Our conversation from the night before landed heavily in my mind. Destin could feel this. He could sense all of it. That realization made the tears come faster, and I hated myself for it. "I'm fine."
"Obviously."
"Shut the hell up, Destin."
He cupped my jaw and tipped my face to his. "No. What's wrong?"
"I—" It took me a moment to collect myself. "I didn't do it. I didn't complete the challenge."
He frowned. "We're standing here. Safe." He motioned behind us, and I turned. The cavern was gone, replaced again by the smooth, calm forest.
"I realize that. But I didn't answer the questions. This was supposed to be a test."
Destin opened his mouth but didn't get a chance to answer. A wolf emerged from the shadows, its fur rippling like liquid night. It was huge, silent, its glowing eyes fixed on us with an unsettling calm.
Destin stepped in front of me without hesitation, his body tensing like a spring ready to snap. The wolf didn't growl, didn't make a single aggressive move. It simply stood watching us. Was this part of the test?
The wolf's eyes seared into me, and then it turned, padding away from us, its movements impossibly smooth. It didn't look back, but I knew. It wanted us to follow.
Destin hesitated for a moment before falling into step, and I followed close behind, my pulse racing. The landscape shifted as we moved, the oppressive darkness unraveling around us.
What had been dense forest opened into something far greater. Mountains stretched into the distance, their peaks gleaming like silver under a sky that shimmered with stars. Rivers wove through the landscape, carving out paths that seemed to lead to nowhere and everywhere at once.
It was breathtaking. Impossible. And I couldn't shake the feeling that we had stepped into something ancient, something sacred.
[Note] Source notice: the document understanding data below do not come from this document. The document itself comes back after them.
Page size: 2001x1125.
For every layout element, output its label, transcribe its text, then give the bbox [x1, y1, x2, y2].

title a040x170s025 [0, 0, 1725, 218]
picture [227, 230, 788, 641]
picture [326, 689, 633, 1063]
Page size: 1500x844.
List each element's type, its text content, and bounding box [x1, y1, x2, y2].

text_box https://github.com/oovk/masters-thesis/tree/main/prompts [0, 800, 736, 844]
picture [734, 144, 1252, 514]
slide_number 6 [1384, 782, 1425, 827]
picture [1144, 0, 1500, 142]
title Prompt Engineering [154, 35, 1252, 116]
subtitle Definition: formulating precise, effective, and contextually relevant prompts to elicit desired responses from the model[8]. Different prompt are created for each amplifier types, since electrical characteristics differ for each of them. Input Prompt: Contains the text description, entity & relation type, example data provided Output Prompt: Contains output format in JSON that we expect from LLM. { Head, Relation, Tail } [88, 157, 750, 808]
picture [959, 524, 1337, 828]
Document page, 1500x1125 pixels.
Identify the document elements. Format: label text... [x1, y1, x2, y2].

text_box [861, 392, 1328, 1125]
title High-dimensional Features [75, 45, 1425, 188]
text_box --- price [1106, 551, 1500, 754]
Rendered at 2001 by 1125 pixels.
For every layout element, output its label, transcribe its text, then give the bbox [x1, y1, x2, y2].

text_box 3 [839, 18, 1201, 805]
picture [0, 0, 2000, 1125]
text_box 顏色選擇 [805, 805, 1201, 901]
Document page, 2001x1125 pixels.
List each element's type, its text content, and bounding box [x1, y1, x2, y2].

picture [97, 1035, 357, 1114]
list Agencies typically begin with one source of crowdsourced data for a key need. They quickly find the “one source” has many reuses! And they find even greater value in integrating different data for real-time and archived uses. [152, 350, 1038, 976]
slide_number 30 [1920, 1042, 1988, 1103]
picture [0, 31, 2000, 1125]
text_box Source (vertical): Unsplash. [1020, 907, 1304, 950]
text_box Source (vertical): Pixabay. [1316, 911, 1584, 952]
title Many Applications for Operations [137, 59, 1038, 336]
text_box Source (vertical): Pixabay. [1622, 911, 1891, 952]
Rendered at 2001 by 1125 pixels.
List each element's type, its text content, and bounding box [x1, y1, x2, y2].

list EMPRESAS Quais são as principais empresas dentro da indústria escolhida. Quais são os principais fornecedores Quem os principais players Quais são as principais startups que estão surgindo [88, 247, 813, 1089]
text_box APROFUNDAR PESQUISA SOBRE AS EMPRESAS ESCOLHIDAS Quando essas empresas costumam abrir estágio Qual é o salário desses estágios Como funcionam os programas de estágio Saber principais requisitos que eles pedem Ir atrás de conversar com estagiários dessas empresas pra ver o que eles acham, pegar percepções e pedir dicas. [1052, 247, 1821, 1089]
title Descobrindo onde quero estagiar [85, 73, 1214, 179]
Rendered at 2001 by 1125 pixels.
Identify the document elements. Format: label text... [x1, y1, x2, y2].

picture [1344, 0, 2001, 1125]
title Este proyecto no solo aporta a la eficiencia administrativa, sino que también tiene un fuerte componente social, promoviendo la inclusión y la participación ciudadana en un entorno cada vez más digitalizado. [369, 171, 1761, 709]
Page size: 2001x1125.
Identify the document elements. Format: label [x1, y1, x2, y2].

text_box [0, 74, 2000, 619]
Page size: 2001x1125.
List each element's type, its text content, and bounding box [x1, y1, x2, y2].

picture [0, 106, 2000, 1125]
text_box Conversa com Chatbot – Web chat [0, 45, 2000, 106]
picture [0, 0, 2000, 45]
The wolf led us to the edge of a cliff, pausing as if waiting for us to understand something. Destin stood next to me, silent but not still. Every part of him was poised, aware. It hit me then. What I'd noticed the night before as I'd lay with my arms threaded under his.
He belonged here. In the real world, our world, Destin stood out. He was strange. Wild. But here? He seemed to belong.
Destin turned his head slightly, probably sensing something in my thoughts, and for a brief moment, our gazes locked. The connection between us flickered. This time not from the wine.
The wolf gave a low huff, drawing our attention back to it. Without another word, it leaped from the cliff, disappearing into the mist below.
Destin stilled, then blew out a slow breath. "Could you see that before?"
I tracked ahead of where he pointed. "Holy shit." In front of us, through the trees, was Destin's cabin.